***** DATA FOR PROCESSING *****

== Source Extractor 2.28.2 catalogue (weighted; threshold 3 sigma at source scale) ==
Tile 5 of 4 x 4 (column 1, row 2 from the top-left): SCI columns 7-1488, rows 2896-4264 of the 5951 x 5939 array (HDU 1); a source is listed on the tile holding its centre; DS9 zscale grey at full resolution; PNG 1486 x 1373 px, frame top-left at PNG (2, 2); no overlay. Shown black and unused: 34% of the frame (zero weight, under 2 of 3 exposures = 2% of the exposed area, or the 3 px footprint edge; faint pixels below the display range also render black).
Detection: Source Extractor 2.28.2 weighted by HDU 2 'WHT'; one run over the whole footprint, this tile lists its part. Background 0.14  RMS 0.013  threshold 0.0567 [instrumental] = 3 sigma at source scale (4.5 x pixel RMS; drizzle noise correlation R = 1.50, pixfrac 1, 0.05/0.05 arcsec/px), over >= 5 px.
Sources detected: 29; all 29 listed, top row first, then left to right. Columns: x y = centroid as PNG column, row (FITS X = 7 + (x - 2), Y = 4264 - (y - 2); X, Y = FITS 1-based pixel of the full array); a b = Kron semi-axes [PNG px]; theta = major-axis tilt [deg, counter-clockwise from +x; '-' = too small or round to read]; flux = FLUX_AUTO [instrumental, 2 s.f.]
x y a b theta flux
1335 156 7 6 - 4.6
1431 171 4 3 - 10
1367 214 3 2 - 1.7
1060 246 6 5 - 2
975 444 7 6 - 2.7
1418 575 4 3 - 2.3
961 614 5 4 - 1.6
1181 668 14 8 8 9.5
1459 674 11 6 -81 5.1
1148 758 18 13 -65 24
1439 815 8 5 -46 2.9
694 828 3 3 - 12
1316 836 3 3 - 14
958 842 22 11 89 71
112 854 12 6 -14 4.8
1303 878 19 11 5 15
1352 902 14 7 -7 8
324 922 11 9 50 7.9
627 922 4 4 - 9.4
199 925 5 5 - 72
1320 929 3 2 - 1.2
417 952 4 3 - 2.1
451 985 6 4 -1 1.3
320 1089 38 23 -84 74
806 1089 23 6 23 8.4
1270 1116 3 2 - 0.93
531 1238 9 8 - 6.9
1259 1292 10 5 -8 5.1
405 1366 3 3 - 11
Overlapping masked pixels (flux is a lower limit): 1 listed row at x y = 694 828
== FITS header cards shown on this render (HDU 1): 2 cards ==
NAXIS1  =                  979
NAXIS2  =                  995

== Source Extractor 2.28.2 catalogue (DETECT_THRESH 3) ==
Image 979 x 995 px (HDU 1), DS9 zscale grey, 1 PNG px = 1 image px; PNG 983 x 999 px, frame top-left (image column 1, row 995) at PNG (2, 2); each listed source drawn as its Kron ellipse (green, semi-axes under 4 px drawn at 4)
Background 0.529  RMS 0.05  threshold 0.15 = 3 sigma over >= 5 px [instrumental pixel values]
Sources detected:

*****

AIM OF THE TASK:
Please rewrite these records with every "threshold" changed to "limit", leaving everything else as it is.

ANSWER TO THIS PROBLEM:
== Source Extractor 2.28.2 catalogue (weighted; limit 3 sigma at source scale) ==
Tile 5 of 4 x 4 (column 1, row 2 from the top-left): SCI columns 7-1488, rows 2896-4264 of the 5951 x 5939 array (HDU 1); a source is listed on the tile holding its centre; DS9 zscale grey at full resolution; PNG 1486 x 1373 px, frame top-left at PNG (2, 2); no overlay. Shown black and unused: 34% of the frame (zero weight, under 2 of 3 exposures = 2% of the exposed area, or the 3 px footprint edge; faint pixels below the display range also render black).
Detection: Source Extractor 2.28.2 weighted by HDU 2 'WHT'; one run over the whole footprint, this tile lists its part. Background 0.14  RMS 0.013  limit 0.0567 [instrumental] = 3 sigma at source scale (4.5 x pixel RMS; drizzle noise correlation R = 1.50, pixfrac 1, 0.05/0.05 arcsec/px), over >= 5 px.
Sources detected: 29; all 29 listed, top row first, then left to right. Columns: x y = centroid as PNG column, row (FITS X = 7 + (x - 2), Y = 4264 - (y - 2); X, Y = FITS 1-based pixel of the full array); a b = Kron semi-axes [PNG px]; theta = major-axis tilt [deg, counter-clockwise from +x; '-' = too small or round to read]; flux = FLUX_AUTO [instrumental, 2 s.f.]
x y a b theta flux
1335 156 7 6 - 4.6
1431 171 4 3 - 10
1367 214 3 2 - 1.7
1060 246 6 5 - 2
975 444 7 6 - 2.7
1418 575 4 3 - 2.3
961 614 5 4 - 1.6
1181 668 14 8 8 9.5
1459 674 11 6 -81 5.1
1148 758 18 13 -65 24
1439 815 8 5 -46 2.9
694 828 3 3 - 12
1316 836 3 3 - 14
958 842 22 11 89 71
112 854 12 6 -14 4.8
1303 878 19 11 5 15
1352 902 14 7 -7 8
324 922 11 9 50 7.9
627 922 4 4 - 9.4
199 925 5 5 - 72
1320 929 3 2 - 1.2
417 952 4 3 - 2.1
451 985 6 4 -1 1.3
320 1089 38 23 -84 74
806 1089 23 6 23 8.4
1270 1116 3 2 - 0.93
531 1238 9 8 - 6.9
1259 1292 10 5 -8 5.1
405 1366 3 3 - 11
Overlapping masked pixels (flux is a lower limit): 1 listed row at x y = 694 828
== FITS header cards shown on this render (HDU 1): 2 cards ==
NAXIS1  =                  979
NAXIS2  =                  995

== Source Extractor 2.28.2 catalogue (DETECT_THRESH 3) ==
Image 979 x 995 px (HDU 1), DS9 zscale grey, 1 PNG px = 1 image px; PNG 983 x 999 px, frame top-left (image column 1, row 995) at PNG (2, 2); each listed source drawn as its Kron ellipse (green, semi-axes under 4 px drawn at 4)
Background 0.529  RMS 0.05  limit 0.15 = 3 sigma over >= 5 px [instrumental pixel values]
Sources detected:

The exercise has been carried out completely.